*Task directions*. Search the entries below for the word "lines", then copy each line in which it is found.

*Saved data entries*.
--- START ---

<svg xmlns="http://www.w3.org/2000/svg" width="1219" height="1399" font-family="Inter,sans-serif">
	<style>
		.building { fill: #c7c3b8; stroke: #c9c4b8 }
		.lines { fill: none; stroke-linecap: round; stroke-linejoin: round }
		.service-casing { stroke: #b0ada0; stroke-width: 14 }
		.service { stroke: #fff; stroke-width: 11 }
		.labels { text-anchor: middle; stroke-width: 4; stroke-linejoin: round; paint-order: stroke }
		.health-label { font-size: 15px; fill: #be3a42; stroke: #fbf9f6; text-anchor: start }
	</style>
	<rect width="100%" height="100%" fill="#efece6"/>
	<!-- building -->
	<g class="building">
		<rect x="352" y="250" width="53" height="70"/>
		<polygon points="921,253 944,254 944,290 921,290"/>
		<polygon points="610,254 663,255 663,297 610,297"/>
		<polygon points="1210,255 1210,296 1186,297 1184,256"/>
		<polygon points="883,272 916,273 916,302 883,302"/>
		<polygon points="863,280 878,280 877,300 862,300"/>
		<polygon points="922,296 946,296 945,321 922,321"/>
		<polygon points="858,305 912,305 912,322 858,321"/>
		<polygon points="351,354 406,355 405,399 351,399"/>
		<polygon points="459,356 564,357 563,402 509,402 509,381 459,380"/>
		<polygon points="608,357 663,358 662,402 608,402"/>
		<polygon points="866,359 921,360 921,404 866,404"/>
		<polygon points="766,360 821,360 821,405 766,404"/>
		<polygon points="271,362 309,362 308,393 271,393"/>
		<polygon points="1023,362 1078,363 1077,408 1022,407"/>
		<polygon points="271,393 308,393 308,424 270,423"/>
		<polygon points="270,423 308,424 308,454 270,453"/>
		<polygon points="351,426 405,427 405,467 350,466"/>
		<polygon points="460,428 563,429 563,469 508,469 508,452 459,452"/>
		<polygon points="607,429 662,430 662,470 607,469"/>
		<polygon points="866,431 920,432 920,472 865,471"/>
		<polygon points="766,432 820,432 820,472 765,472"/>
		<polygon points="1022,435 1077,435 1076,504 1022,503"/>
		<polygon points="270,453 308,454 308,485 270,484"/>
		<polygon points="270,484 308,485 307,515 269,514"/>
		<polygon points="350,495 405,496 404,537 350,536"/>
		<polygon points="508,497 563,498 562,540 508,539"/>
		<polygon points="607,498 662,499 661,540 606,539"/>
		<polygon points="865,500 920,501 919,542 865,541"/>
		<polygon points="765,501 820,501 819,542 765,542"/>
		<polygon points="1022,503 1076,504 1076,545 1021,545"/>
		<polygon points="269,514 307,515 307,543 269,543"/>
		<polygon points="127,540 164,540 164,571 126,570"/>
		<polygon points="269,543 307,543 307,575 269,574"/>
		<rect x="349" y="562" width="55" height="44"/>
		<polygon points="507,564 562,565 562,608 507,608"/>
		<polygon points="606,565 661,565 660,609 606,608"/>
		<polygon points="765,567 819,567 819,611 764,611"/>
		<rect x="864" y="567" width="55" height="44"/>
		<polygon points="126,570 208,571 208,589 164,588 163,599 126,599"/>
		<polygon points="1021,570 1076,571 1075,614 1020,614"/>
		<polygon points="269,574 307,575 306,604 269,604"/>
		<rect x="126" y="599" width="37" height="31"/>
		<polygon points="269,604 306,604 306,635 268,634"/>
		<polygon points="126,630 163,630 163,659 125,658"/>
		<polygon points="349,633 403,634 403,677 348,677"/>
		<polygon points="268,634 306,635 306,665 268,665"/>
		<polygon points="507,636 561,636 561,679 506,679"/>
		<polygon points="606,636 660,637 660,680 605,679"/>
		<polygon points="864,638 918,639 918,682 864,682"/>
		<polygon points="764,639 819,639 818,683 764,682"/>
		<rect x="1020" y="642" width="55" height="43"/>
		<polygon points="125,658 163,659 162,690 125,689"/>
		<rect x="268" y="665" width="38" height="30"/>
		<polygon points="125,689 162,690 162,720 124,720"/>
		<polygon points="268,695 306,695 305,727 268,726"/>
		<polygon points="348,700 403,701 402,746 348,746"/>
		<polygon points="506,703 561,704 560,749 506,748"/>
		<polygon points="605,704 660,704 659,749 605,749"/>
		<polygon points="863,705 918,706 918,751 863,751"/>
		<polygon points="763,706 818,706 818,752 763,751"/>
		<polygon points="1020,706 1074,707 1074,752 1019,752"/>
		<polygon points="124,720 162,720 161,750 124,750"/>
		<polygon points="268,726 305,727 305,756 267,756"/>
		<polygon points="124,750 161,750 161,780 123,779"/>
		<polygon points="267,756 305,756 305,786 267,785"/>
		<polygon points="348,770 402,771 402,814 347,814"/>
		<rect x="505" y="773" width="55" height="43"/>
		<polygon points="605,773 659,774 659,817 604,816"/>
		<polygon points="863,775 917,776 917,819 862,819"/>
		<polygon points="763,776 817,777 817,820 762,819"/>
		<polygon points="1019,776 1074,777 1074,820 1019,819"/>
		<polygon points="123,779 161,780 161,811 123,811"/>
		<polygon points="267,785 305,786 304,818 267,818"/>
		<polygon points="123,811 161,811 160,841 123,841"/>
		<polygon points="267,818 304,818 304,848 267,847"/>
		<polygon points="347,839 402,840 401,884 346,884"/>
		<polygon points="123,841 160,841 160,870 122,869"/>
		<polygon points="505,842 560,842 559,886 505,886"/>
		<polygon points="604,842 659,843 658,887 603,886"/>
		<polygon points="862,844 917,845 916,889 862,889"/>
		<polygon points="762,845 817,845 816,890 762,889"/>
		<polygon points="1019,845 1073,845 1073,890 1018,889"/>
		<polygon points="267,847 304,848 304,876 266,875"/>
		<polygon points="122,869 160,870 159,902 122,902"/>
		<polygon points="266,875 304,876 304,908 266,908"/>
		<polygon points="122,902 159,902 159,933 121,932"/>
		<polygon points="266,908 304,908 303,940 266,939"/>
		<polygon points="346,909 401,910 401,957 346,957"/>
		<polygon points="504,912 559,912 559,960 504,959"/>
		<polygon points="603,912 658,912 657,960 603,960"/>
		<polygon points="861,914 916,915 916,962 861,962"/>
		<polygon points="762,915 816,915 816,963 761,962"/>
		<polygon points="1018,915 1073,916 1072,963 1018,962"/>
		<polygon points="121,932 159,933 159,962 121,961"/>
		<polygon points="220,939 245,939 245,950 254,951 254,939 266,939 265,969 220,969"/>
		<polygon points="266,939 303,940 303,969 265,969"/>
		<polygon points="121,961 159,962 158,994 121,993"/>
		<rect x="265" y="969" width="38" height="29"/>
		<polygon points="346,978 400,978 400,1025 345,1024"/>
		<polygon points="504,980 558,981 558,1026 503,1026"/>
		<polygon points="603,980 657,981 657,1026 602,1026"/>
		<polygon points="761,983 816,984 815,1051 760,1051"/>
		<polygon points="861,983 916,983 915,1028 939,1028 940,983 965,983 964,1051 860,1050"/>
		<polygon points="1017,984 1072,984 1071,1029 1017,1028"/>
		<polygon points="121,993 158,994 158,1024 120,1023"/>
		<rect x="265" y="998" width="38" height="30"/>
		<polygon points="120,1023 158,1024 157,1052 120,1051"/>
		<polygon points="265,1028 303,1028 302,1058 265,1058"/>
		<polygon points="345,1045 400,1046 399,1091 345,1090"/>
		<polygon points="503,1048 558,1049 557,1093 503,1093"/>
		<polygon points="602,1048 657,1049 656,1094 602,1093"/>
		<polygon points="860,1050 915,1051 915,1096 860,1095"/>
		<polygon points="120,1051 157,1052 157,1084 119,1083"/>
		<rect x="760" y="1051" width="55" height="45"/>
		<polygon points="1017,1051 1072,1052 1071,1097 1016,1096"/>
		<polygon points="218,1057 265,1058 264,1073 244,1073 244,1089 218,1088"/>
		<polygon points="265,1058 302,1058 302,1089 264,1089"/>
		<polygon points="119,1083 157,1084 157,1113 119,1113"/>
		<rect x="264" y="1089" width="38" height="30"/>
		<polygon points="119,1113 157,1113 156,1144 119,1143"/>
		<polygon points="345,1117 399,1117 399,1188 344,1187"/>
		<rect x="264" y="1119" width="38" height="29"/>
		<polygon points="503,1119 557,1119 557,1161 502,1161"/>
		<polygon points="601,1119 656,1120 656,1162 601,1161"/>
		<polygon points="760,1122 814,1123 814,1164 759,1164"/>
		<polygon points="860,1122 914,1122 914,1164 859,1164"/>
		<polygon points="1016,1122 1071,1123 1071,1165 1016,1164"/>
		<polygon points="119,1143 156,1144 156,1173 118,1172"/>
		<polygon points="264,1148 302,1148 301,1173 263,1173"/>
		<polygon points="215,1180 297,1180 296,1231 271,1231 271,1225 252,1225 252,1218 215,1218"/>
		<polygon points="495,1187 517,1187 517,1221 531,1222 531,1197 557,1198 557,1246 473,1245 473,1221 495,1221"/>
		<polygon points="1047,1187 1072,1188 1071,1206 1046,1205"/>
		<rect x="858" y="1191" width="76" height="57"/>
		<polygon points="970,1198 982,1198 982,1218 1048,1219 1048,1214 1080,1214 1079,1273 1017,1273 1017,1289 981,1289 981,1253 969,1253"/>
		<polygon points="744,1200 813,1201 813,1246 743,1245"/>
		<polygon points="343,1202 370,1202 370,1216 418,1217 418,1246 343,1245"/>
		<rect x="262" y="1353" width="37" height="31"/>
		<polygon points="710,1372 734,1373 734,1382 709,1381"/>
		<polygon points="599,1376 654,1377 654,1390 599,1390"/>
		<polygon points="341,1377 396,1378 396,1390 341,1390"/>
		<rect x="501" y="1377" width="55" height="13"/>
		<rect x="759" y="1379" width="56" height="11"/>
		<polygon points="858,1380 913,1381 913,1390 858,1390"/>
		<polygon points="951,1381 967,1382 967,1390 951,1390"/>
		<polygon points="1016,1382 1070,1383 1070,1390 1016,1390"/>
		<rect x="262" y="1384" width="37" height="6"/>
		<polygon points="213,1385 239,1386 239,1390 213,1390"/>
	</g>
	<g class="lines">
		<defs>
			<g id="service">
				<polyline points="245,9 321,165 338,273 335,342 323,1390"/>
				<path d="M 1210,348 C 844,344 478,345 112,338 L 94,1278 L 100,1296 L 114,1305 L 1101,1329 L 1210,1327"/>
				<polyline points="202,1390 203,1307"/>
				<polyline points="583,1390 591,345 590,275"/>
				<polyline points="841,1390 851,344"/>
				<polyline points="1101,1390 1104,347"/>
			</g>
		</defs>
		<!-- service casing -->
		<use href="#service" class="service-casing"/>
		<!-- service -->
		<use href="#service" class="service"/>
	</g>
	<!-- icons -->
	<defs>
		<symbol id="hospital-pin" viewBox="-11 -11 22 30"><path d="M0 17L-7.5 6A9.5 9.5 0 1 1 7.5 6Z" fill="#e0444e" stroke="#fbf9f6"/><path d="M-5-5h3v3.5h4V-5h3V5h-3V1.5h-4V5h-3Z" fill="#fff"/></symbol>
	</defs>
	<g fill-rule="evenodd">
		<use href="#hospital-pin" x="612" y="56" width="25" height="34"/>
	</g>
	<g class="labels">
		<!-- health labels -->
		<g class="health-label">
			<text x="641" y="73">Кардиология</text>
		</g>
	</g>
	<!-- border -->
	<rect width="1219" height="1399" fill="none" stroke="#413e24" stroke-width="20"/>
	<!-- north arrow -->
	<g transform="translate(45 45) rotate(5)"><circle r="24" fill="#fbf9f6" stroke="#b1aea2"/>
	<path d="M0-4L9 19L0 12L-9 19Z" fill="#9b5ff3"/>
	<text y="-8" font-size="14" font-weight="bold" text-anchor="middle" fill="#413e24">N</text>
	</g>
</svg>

--- END ---

*Completed task*.
		.lines { fill: none; stroke-linecap: round; stroke-linejoin: round }
	<g class="lines">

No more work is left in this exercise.